(Work to be completed): Copy everything from the line that contains "country: Mexico" down to the end of the items, both ends included, with each line unchanged.

(Given entries):
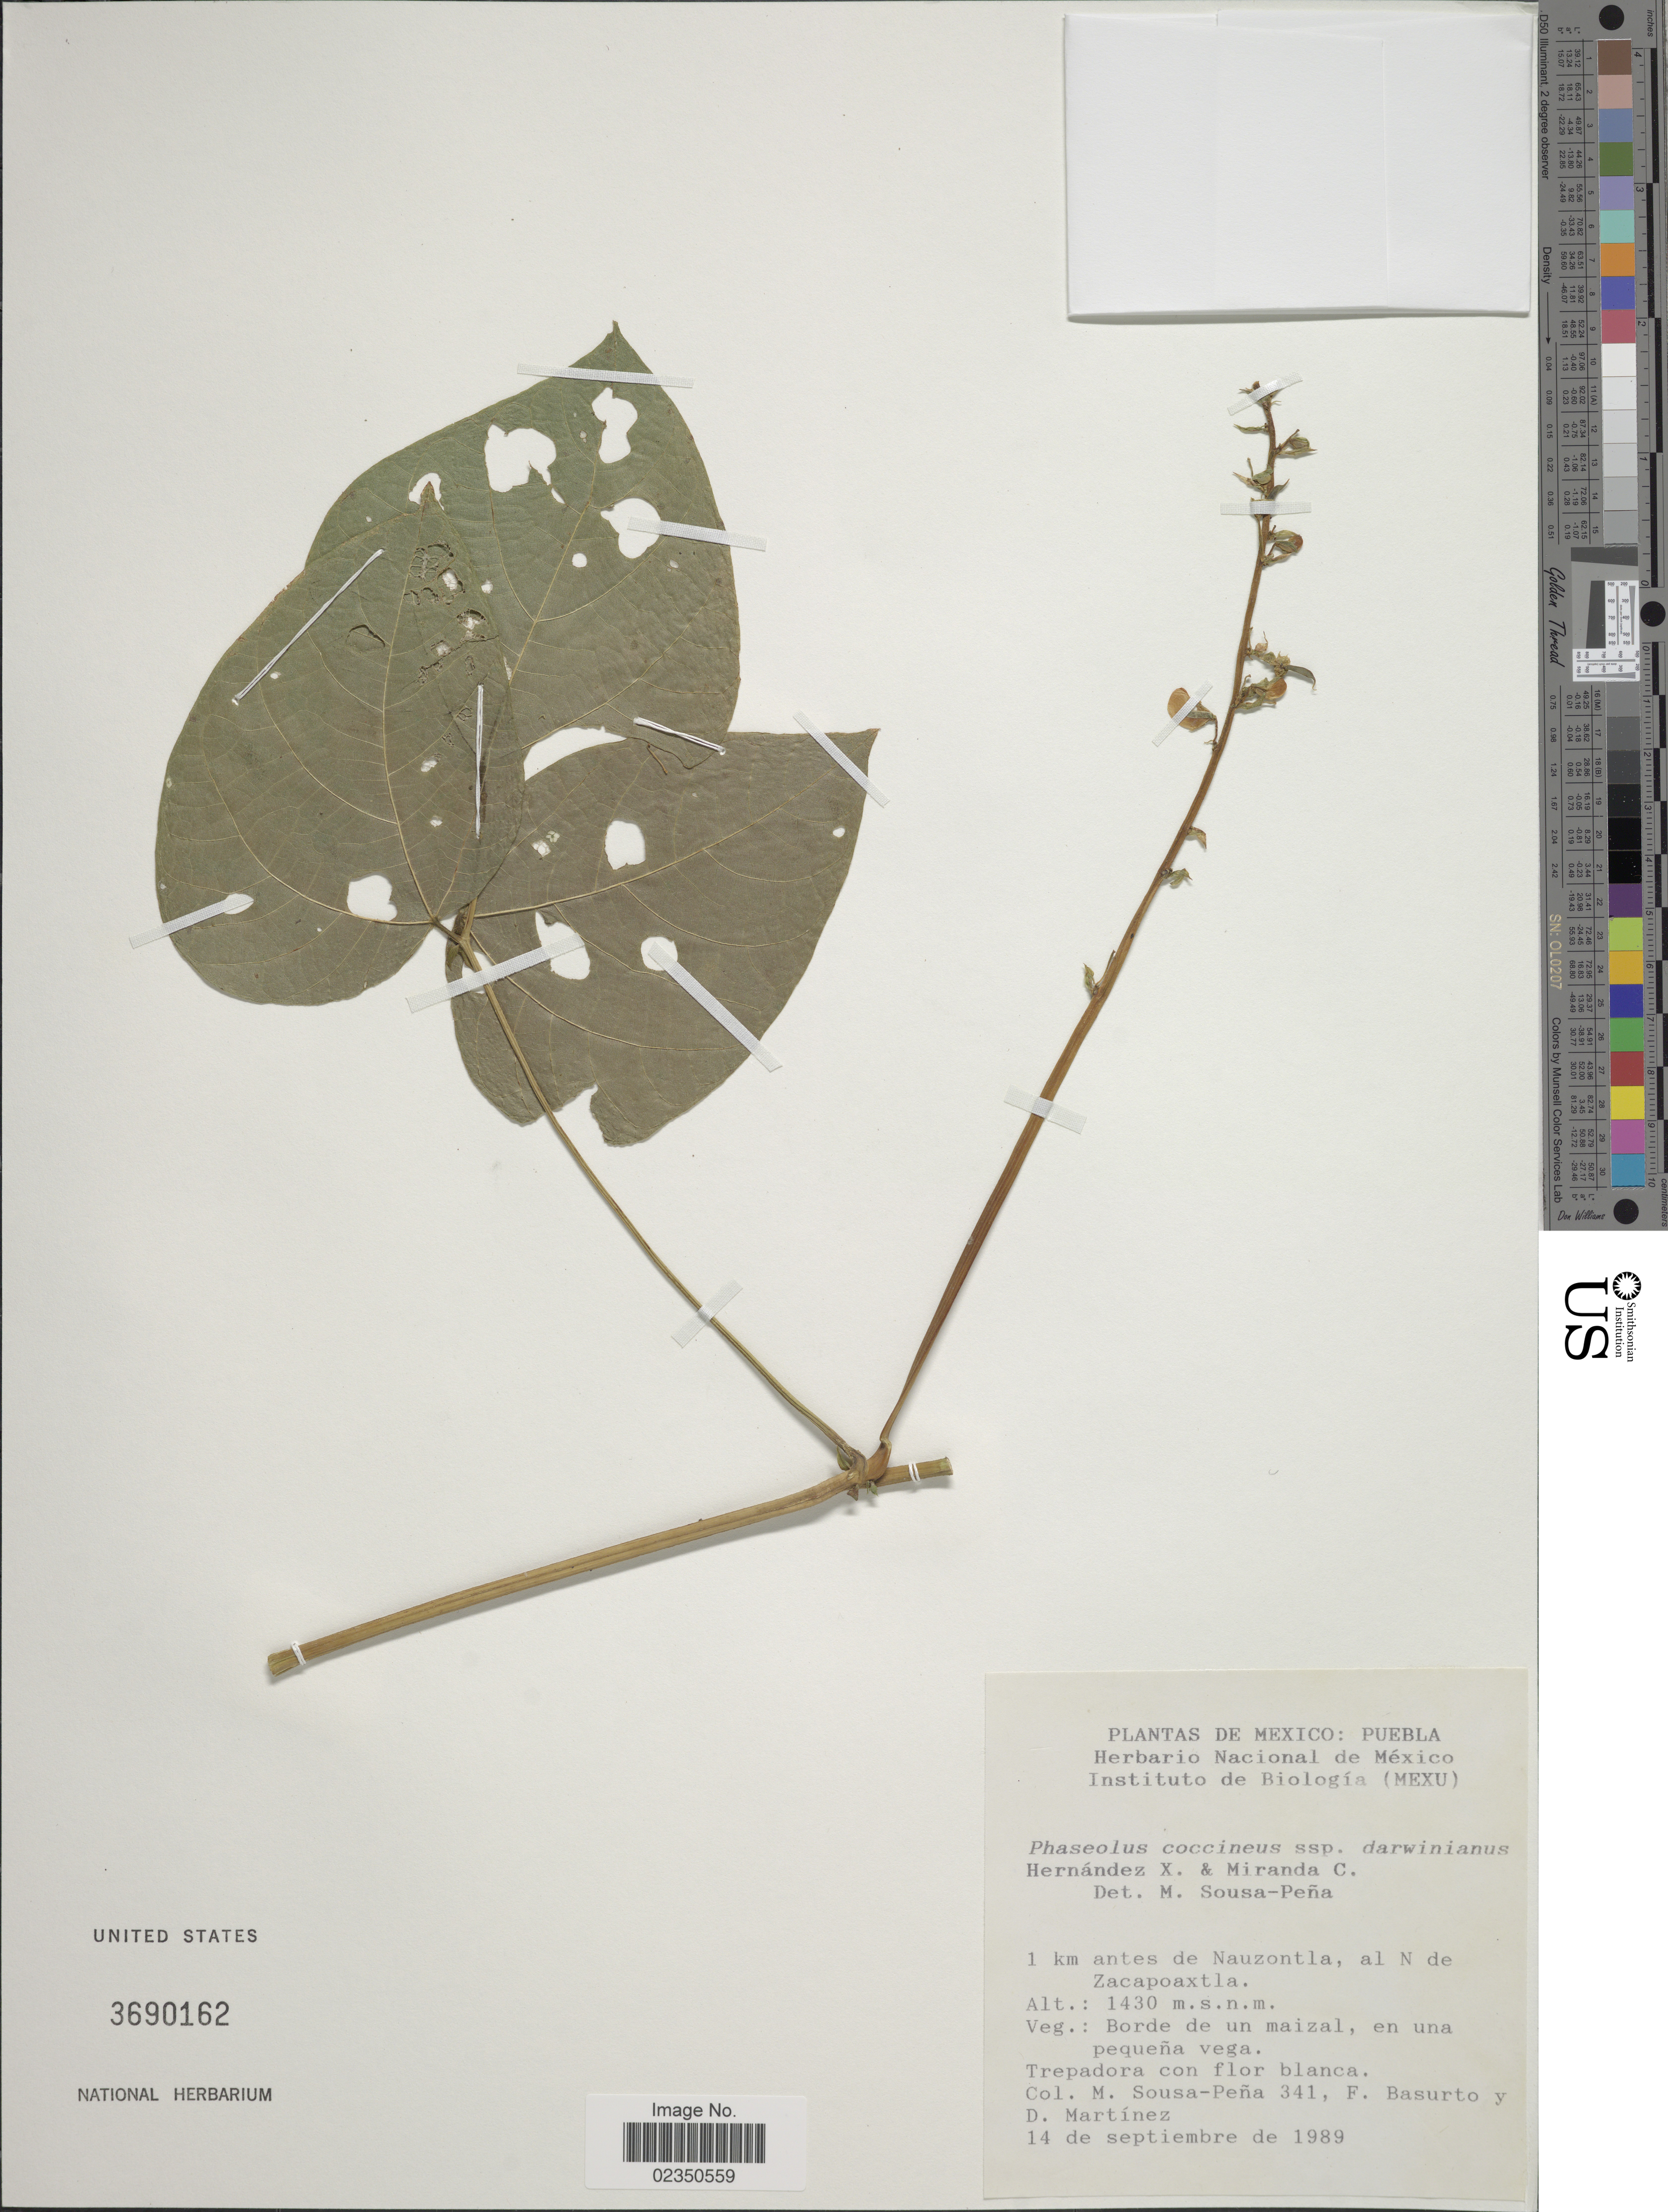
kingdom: Plantae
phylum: Tracheophyta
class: Magnoliopsida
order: Fabales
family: Fabaceae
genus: Phaseolus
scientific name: Phaseolus coccineus subsp. darwinianus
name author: Hern.-Xol. & S. Miranda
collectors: M. Sousa Peña, F. Basurto & D. Martínez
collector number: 341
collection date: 1989-09-14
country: Mexico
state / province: Puebla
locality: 1 km antes de Nauzontla, al N de Zacapoaxtla.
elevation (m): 1430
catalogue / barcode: US 3690162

(Response below):
country: Mexico
state / province: Puebla
locality: 1 km antes de Nauzontla, al N de Zacapoaxtla.
elevation (m): 1430
catalogue / barcode: US 3690162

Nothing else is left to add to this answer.